##### Input records

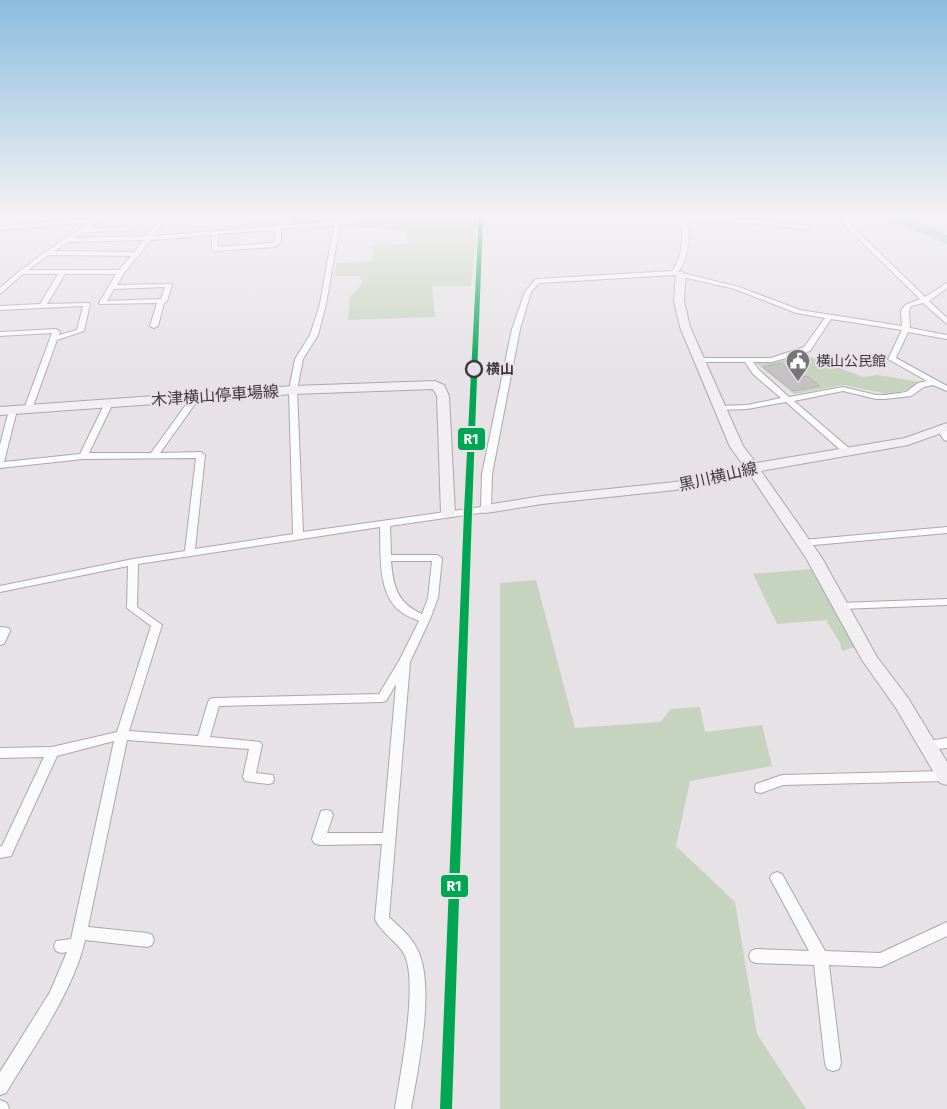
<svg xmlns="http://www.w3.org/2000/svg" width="947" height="1109" font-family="'Fira Sans','Noto Sans JP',sans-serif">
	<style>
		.green { fill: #c6d3be }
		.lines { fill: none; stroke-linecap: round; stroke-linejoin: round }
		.river { fill: #9fcbd2; fill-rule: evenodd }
		.building { fill: #c5c2c3; stroke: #b6b2b3 }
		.street-casing { stroke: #aba8ab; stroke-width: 2 }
		.secondary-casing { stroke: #aba8ab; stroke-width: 2 }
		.street { fill: #fbfbfb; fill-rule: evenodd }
		.secondary { fill: #f2eff3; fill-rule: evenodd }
		.rail-1-casing { stroke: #e8e0e7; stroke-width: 3 }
		.rail-1 { fill: #00a651; fill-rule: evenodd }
		.stop-dot { fill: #e8e0e7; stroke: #3c393c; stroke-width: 2.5 }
		.labels { text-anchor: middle; stroke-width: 4; stroke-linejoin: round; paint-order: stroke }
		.far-poi-label { font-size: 14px; fill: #3c393c; stroke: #e8e0e7; text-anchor: start }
		.far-stop-label { font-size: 14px; font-weight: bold; fill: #3c393c; stroke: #e8e0e7; text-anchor: start }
		.street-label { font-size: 16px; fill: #3c393c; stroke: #e8e0e7 }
		.line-badge { stroke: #e8e0e7; stroke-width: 2 }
		.badge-label { font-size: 14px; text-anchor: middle; font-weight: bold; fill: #fff }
	</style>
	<rect width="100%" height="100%" fill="#e6e2e6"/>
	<!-- green -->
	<path class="green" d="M 292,216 L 336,216 L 335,222 L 293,225 Z
		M 359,216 L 478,216 L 471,286 L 432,286 L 435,317 L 348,320 L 350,297 L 363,283 L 359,276 L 335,276 L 336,263 L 373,262 L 373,246 L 408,244 L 406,230 C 384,229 363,227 341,227 L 340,224 L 358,223 Z
		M 803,354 L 863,377 L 877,375 L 921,382 L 908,390 L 887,394 L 844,385 L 794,394 L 755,362 L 776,362 Z
		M 811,569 L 858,646 L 842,651 L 840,643 L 826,620 L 777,624 L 753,574 Z
		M 536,580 L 575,728 L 660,722 L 671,709 L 700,707 L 705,732 L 762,725 L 772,766 L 690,781 L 676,846 L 735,902 L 757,1034 L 806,1109 L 500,1109 L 500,583 Z"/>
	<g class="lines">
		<!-- river -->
		<path class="river" d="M 883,216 L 901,216 L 947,235 L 947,244 L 885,219 Z"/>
	</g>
	<!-- building -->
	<path class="building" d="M 781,363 L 799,378 L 807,376 L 820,386 L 793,391 L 763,367 Z"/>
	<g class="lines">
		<defs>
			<path id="street" d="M 162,216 L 168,216 L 154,236 L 337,221 L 340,223 L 326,304 L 318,335 L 303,359 L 297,390 L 303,532 L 481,507 L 482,474 L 512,329 L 525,292 L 535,280 L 537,279 L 672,271 C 684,255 683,235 680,216 L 750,219 L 811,226 L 811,228 L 809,229 L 750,223 L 687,221 C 690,239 689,257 678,272 L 739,287 L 800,310 L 902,326 L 901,311 L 905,305 L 920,299 L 847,228 L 842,216 L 848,216 L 852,226 L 925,297 L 947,283 L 947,288 L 929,301 L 947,318 L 947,324 L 923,303 L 911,306 L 909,311 L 910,328 L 947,335 L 947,339 L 908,332 L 896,358 L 947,386 L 947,391 L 933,385 L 924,387 L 911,396 L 885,399 L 876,399 L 843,391 L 794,401 L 850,449 L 851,451 L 847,454 L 844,453 L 786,402 L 747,409 L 717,410 L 716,408 L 720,406 L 747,405 L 781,398 L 753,374 L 745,362 L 700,362 L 696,360 L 700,358 L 771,358 L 804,347 L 825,318 L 796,313 L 735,289 L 674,275 L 539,283 L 531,292 L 520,329 L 492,474 L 491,509 L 486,512 L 390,526 L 391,555 L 437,555 L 442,558 L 438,598 L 430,619 L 410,662 L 389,917 C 399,927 411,936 417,949 C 436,984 418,1069 411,1109 L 395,1109 C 400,1076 419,981 404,954 C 397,941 381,933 375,919 L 382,844 L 319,845 L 314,843 L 312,839 L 321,811 L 326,810 L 331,811 L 333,815 L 327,833 L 383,833 L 396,684 L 386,701 L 382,702 L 219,706 L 210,737 L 260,742 L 262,745 L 256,773 L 273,775 L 274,779 L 273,783 L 268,784 L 245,781 L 243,777 L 249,749 L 127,740 L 88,927 L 147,933 L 152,935 L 154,940 L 152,945 L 147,947 L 85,940 C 74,990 33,1048 6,1093 L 0,1095 L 0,1072 L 50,992 L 67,952 L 61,953 L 56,951 L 54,946 L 56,941 L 71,939 L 114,741 L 57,756 L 11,856 L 0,858 L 0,846 L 2,846 L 44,757 L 0,758 L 0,748 L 52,747 L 117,732 L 151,626 L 127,608 L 128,566 L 0,592 L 0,586 L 133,559 L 185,551 L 196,458 L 83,459 L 0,468 L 0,445 L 9,410 L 13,408 L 17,410 L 4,462 L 80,454 L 105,403 L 109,401 L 113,403 L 89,453 L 151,453 L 193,395 L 199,395 L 200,397 L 160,453 L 201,452 L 205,455 L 195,549 L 293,534 L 289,390 L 295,359 L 310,335 L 320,304 L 334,225 L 281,229 L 281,242 L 274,247 L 215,251 L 212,249 L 212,235 L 151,240 L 124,273 L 117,285 L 171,284 L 172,285 L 167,301 L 164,303 L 158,326 L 154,328 L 150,326 L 157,303 L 100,304 L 99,303 L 116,274 L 65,274 L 47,304 L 89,303 L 90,304 L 84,331 L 57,340 L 32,409 L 28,411 L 24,409 L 52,333 L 0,336 L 0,332 L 56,329 L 60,331 L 59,335 L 77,330 L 83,306 L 0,310 L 0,306 L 40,304 L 58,274 L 23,274 L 0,294 L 0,288 C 28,262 60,242 92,222 L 0,230 L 0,226 L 101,217 L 104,219 L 103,220 L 90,228 L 125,227 L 128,229 L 125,231 L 85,232 L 75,238 L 147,236 ZM 275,230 L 275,241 L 272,243 L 218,247 L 218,234 ZM 144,240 L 134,252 L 54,251 L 69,242 ZM 48,255 L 131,256 L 119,270 L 28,270 ZM 165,287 L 161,299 L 107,301 L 114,289 ZM 831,319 L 902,330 L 888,359 L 927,381 L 918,383 L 906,392 L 885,395 L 876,395 L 843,387 L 789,397 L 759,370 L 753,362 L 772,362 L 810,351 ZM 380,527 C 381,554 377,594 401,612 C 406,616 413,618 419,621 L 399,661 L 379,694 L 214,698 L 210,699 L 208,702 L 198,736 L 129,731 L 162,625 L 137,607 L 138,564 ZM 391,561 L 432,561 L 428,598 L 422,614 C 397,603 393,586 391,561 Z
				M 276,216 L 291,217 L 288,219 L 253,222 L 250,220 L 253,218 Z
				M 944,425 L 947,426 L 947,441 L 944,440 L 940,434 L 940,428 Z
				M 947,527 L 947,533 L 803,546 L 798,543 L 803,540 Z
				M 947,599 L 947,605 L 840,609 L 835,606 L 840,603 Z
				M 0,627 L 9,628 L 10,631 L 4,644 L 0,645 Z
				M 947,738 L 947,748 L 927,750 L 923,748 L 921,745 L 923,742 Z
				M 945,771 L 947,772 L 947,780 L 945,781 L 783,785 L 761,793 L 756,792 L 755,788 L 756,784 L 782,775 Z
				M 777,872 L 782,874 L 825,951 L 880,953 L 947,922 L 947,936 L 881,967 L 829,965 L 841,1063 L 839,1069 L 833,1071 L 827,1069 L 825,1063 L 814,965 L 756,963 L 751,961 L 749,956 L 751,951 L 756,949 L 809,951 L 770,878 L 772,874 Z
				M 0,1100 L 7,1103 L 9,1109 L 0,1109 Z"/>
			<path id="secondary" d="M 681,271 L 686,274 L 684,301 L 690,327 L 743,446 L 756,463 L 905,438 L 947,423 L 947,431 L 908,445 L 761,471 L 822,558 L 877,657 L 908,698 L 947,762 L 947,785 L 940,783 L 896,708 L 862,660 L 806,558 L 749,473 L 675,490 L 542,504 L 486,513 L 481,512 L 479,509 L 481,506 L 486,505 L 542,496 L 675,482 L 744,466 L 730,447 L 680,327 L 674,301 L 676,274 Z
				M 435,381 L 444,385 L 449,396 L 455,514 L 453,517 L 443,517 L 441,514 L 437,396 L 433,389 L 293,394 L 0,415 L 0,407 L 293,386 Z"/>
		</defs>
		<!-- street casing -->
		<use href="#street" class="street-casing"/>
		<!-- secondary casing -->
		<use href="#secondary" class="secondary-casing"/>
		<!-- street -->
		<use href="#street" class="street"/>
		<!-- secondary -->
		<use href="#secondary" class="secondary"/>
		<defs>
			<path id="rail-1" d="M 479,216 L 483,216 L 472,512 L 452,1109 L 440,1109 L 464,512 Z"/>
		</defs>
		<!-- rail-1 casing -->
		<use href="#rail-1" class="rail-1-casing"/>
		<!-- rail-1 -->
		<use href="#rail-1" class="rail-1"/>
	</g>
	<!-- sky -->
	<linearGradient id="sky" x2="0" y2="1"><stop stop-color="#8bbddf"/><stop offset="0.58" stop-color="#f4f2f4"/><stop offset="1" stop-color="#f4f2f4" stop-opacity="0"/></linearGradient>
	<rect width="947" height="372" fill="url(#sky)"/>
	<!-- icons -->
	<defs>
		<symbol id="civic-pin" viewBox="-11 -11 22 30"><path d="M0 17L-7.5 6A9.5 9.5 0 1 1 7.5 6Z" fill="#787478" stroke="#e8e0e7"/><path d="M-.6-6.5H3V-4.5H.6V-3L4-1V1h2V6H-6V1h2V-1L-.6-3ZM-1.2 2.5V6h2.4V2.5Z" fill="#fff"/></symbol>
	</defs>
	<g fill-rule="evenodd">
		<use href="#civic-pin" x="784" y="347" width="28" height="38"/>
	</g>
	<!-- markers -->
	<circle class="stop-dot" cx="474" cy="369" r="8"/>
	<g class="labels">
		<!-- far-poi labels -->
		<g class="far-poi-label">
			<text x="816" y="366">横山公民館</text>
		</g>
		<!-- far-stop labels -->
		<g class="far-stop-label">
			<text x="486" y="374">横山</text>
		</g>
		<!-- street labels -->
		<g class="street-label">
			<text transform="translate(215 395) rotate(-4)" y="6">木津横山停車場線</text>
			<text transform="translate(718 476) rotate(-13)" y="6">黒川横山線</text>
		</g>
	</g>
	<g class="line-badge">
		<rect x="457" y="427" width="29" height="24" rx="5" fill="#00a651"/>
		<rect x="440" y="874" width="29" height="24" rx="5" fill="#00a651"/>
	</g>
	<g class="badge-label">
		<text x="471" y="444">R1</text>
		<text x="454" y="891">R1</text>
	</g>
</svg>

##########

- Work required: Please transcribe the lines from the one containing "<!-- secondary casing -->" through the last line of the records. Include both ends and nothing else.

- Answer to this task:
		<!-- secondary casing -->
		<use href="#secondary" class="secondary-casing"/>
		<!-- street -->
		<use href="#street" class="street"/>
		<!-- secondary -->
		<use href="#secondary" class="secondary"/>
		<defs>
			<path id="rail-1" d="M 479,216 L 483,216 L 472,512 L 452,1109 L 440,1109 L 464,512 Z"/>
		</defs>
		<!-- rail-1 casing -->
		<use href="#rail-1" class="rail-1-casing"/>
		<!-- rail-1 -->
		<use href="#rail-1" class="rail-1"/>
	</g>
	<!-- sky -->
	<linearGradient id="sky" x2="0" y2="1"><stop stop-color="#8bbddf"/><stop offset="0.58" stop-color="#f4f2f4"/><stop offset="1" stop-color="#f4f2f4" stop-opacity="0"/></linearGradient>
	<rect width="947" height="372" fill="url(#sky)"/>
	<!-- icons -->
	<defs>
		<symbol id="civic-pin" viewBox="-11 -11 22 30"><path d="M0 17L-7.5 6A9.5 9.5 0 1 1 7.5 6Z" fill="#787478" stroke="#e8e0e7"/><path d="M-.6-6.5H3V-4.5H.6V-3L4-1V1h2V6H-6V1h2V-1L-.6-3ZM-1.2 2.5V6h2.4V2.5Z" fill="#fff"/></symbol>
	</defs>
	<g fill-rule="evenodd">
		<use href="#civic-pin" x="784" y="347" width="28" height="38"/>
	</g>
	<!-- markers -->
	<circle class="stop-dot" cx="474" cy="369" r="8"/>
	<g class="labels">
		<!-- far-poi labels -->
		<g class="far-poi-label">
			<text x="816" y="366">横山公民館</text>
		</g>
		<!-- far-stop labels -->
		<g class="far-stop-label">
			<text x="486" y="374">横山</text>
		</g>
		<!-- street labels -->
		<g class="street-label">
			<text transform="translate(215 395) rotate(-4)" y="6">木津横山停車場線</text>
			<text transform="translate(718 476) rotate(-13)" y="6">黒川横山線</text>
		</g>
	</g>
	<g class="line-badge">
		<rect x="457" y="427" width="29" height="24" rx="5" fill="#00a651"/>
		<rect x="440" y="874" width="29" height="24" rx="5" fill="#00a651"/>
	</g>
	<g class="badge-label">
		<text x="471" y="444">R1</text>
		<text x="454" y="891">R1</text>
	</g>
</svg>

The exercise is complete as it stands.